How close? With Armando Galarraga off to Arizona, Detroit's most highly regarded young pitcher isn't just an investment for 2012 and beyond. He factored into the team's planning for '11.
A year ago, Turner was the kid in camp, the teenager whose Major League contract brought him into Spring Training with the big club for a chance to learn from the big league coaches before embarking on his first pro season. The way he pitched in his limited Spring Training action showed the kind of stuff that could get big leagues hitters out now.
Last summer was a learning experience for Turner at Class A -- both at West Michigan and Lakeland. Now, the right-hander is readying to go back to Spring Training, but he won't be there simply to learn. He'll be trying to impress.
Turner won't have the chance to pull off what Rick Porcello did and make the big leagues to open his second pro season, barring some catastrophes in the Tigers' rotation. But with a strong spring, he has a chance to put himself into the picture for this summer. And to some, he has the chance to match what Porcello did.
The Tigers haven't gone through an entire season without needing extra starters in a long, long time. With Galarraga gone, Detroit's top pitching prospects -- Turner, Andy Oliver and Charlie Furbush -- are now those extra starters.
Turner is the youngest of the three, but he's also regarded as the most talented. He's the one who consistently shows up on top prospect lists.
In the case of this year's MLB.com Top 50 list, Turner comes in at No. 15. He's the only Tigers product on the list, and he made a huge jump up the list from his spot at No. 42 on last year's list.
The Tigers, far from toning down the rave reviews, don't mind the publicity for Turner.
"He was our No. 1 Draft choice a couple years ago," general manager Dave Dombrowski said at TigerFest last weekend. "He's outstanding. He's a guy that really is good. He is a very consistent mid-90s [fastball] guy. He's an advanced youngster, as far as his breaking ball, changeup and ability to pitch, and has very good control and command."
Learning how to use those pitches against professional hitters was Turner's challenge last year. The results were what one would expect for a kid in his first pro season: He had his struggles, but within those were signs of promise.
Turner's 6-5 record between the Whitecaps and Flying Tigers came in spite of a 3.28 ERA. He averaged 1.8 walks and eight strikeouts per nine innings while scattering 106 hits over 115 1/3 innings overall. Aside from walks, his numbers improved with his midseason jump to Lakeland.

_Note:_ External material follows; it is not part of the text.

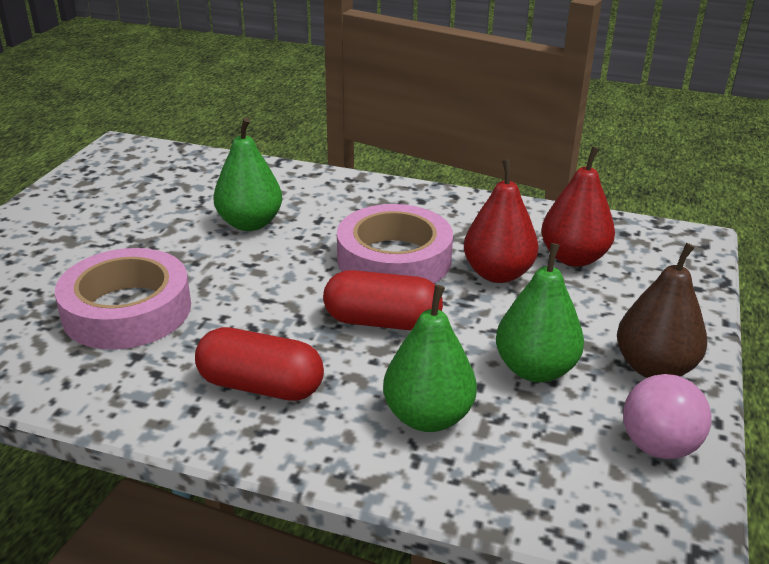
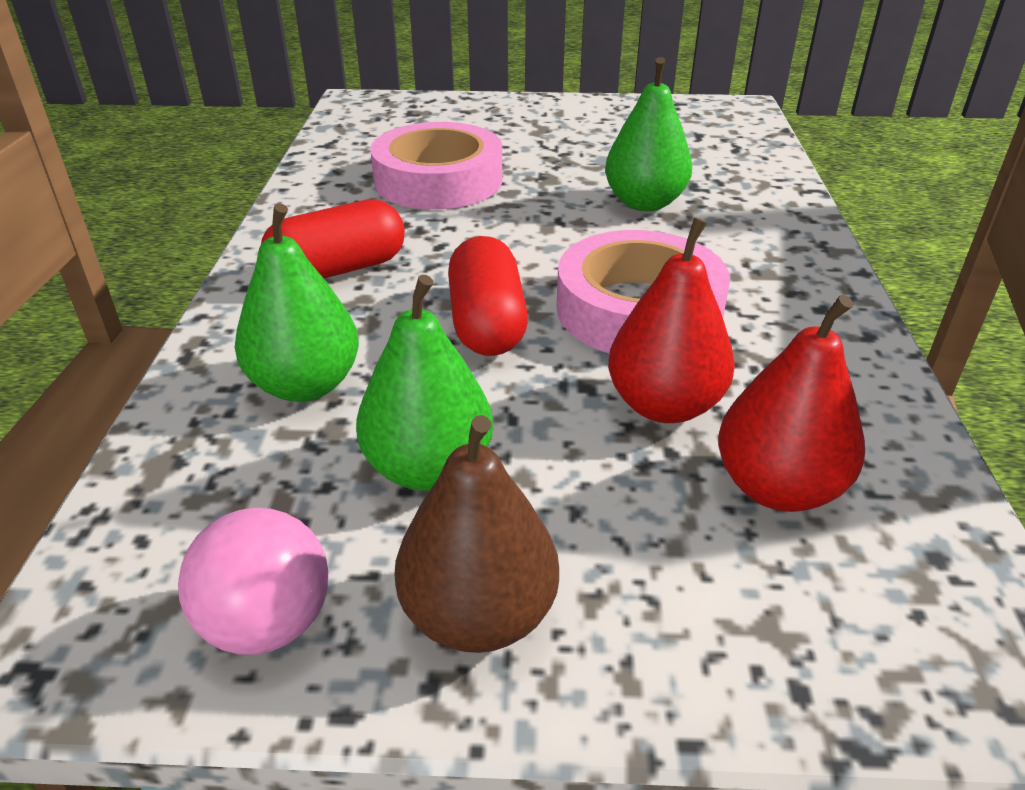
camera: 75 degrees right, 5 degrees up
(261, 386) = (338, 270): red capsule -> red capsule turned 60 degrees clockwise

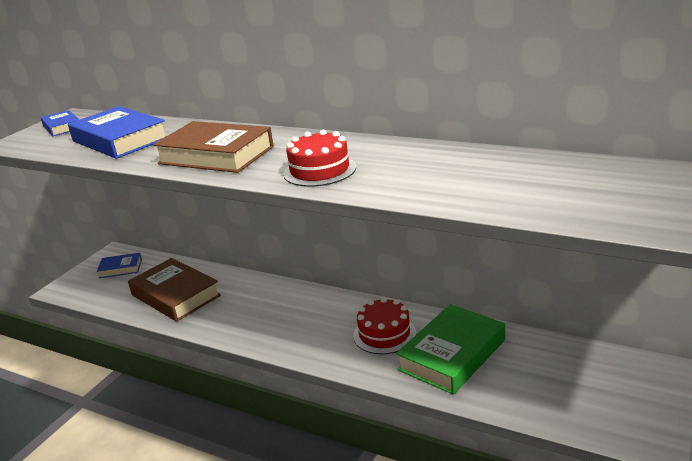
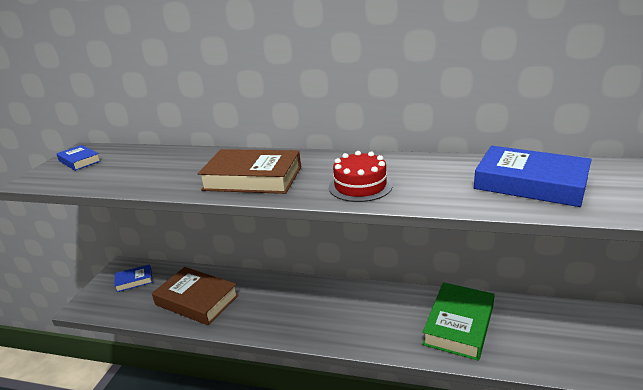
camera: 15 degrees left, 0 degrees up
(120, 140) = (147, 170): blue book -> blue book (530, 183)
(384, 334) = (395, 313): red cake -> none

He could go back to Lakeland to start the year, something the Tigers like to do with young pitchers to keep them out of the cold up north in April. It reduces the risk of tweaking a muscle here and there, and it gives them a better chance at staying on turn in the rotation with less risk of a rainout or snowout.
But the Tigers aren't ruling out the idea of putting Turner on a fast track.
"Those are the type guys that can suddenly zoom through your organization," Dombrowski said. "We [think to] a couple years ago, with Rick Porcello at A ball. He came in [the next year] and won 14 games [in Detroit]. You'll hear the same discussions and maybe even more so about Turner, because Turner's more advanced with his secondary pitches, whereas Porcello had that great sinker. Turner has the better breaking ball and changeup at that [stage].
"When you're young and talented, you never can tell when you're going to put it all together."
In the bigger picture, the Tigers are planning on Turner and their other young starters being ready sooner rather than later. While many wondered this offseason if the Tigers would look at a frontline starter to put alongside Justin Verlander, it was never a serious consideration in the Tigers' front offices.
The plan is to complement the team's young trio of starters, eventually, with Turner and Oliver.
"We never felt we were going to go out and sign a starting pitcher to a big, long-term contract," Dombrowski said. "And really, the reason behind it is that we not only feel comfortable with Justin Verlander, Max Scherzer, Rick Porcello and Phil Coke, but right behind them, the strength of our organization is our starting pitching. And it's young -- and it's good."